Inside Hideki’s Submariner is Rolex’s Calibre 3135 self-winding movement. The mechanical 3135 contains 31 jewels and Rolex’s Parachrom hairspring for added durability when dealing with shocks and temperature variations.

Rolex Submariners almost always come with an Oyster bracelet, a design first used back in the 1930’s. Since this Sub is a Rolesor model, the combination of stainless steel and gold, the Oyster bracelet is made from 3 flat solid links of Oystersteel and yellow gold. The outer links are steel and contain a brushed look while the inner link is made from 18ct yellow gold and polished for a unique two-tone look. An Oysterlock clasp hold the bracelet together and features Rolex’s Glidelock system for extending the bracelet, tools free, for the perfect fit.

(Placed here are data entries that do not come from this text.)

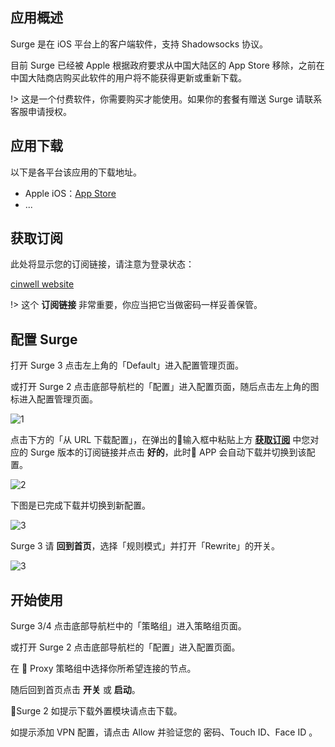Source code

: ## 应用概述

Surge 是在 iOS 平台上的客户端软件，支持 Shadowsocks 协议。

目前 Surge 已经被 Apple 根据政府要求从中国大陆区的 App Store 移除，之前在中国大陆商店购买此软件的用户将不能获得更新或重新下载。

!> 这是一个付费软件，你需要购买才能使用。如果你的套餐有赠送 Surge 请联系客服申请授权。

## 应用下载

以下是各平台该应用的下载地址。

- Apple iOS：[App Store](https://itunes.apple.com/us/app/surge-3/id1442620678?ls=1&mt=8)
- ...

## 获取订阅

此处将显示您的订阅链接，请注意为登录状态：

[cinwell website](/sublink?type=surge ':include :type=markdown')

!> 这个 **订阅链接** 非常重要，你应当把它当做密码一样妥善保管。

## 配置 Surge

打开 Surge 3 点击左上角的「Default」进入配置管理页面。

或打开 Surge 2 点击底部导航栏的「配置」进入配置页面，随后点击左上角的图标进入配置管理页面。

![1](https://i.loli.net/2019/01/13/5c3a65cd0e3f1.jpeg ':size=400')

点击下方的「从 URL 下载配置」，在弹出的输入框中粘贴上方 **[获取订阅](#获取订阅)** 中您对应的 Surge 版本的订阅链接并点击 **好的**，此时 APP 会自动下载并切换到该配置。

![2](https://i.loli.net/2019/01/13/5c3a67a51a561.jpeg ':size=400')

下图是已完成下载并切换到新配置。

![3](https://i.loli.net/2019/01/13/5c3a68fd4868f.jpeg ':size=200')

Surge 3 请 **回到首页**，选择「规则模式」并打开「Rewrite」的开关。

![3](https://i.loli.net/2019/01/13/5c3a6b09ae0fa.jpeg ':size=200')

## 开始使用

Surge 3/4 点击底部导航栏中的「策略组」进入策略组页面。

或打开 Surge 2 点击底部导航栏的「配置」进入配置页面。

在 🍃 Proxy 策略组中选择你所希望连接的节点。

随后回到首页点击 **开关** 或 **启动**。

Surge 2 如提示下载外置模块请点击下载。

如提示添加 VPN 配置，请点击 Allow 并验证您的 密码、Touch ID、Face ID 。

The Bluesy market is fairly strong and demanding over retail prices when traded second-hand. This 116613 version sold for around $14,500 when Hideki wore it after winning his first major, The Masters, back in April. Six months later, this same watch looks to sell for about $1,000 more. Not a bad investment piece.

Congratulations to Hideki on his seventh PGA Tour victory and adding to an already stellar 2021 season. It is crazy to imagine that he is still only 29 years old and has a lot of golf ahead of him. I always hope to see players like him winning more and with different pieces on their wrist, but if it isn’t broke, I guess why fix it!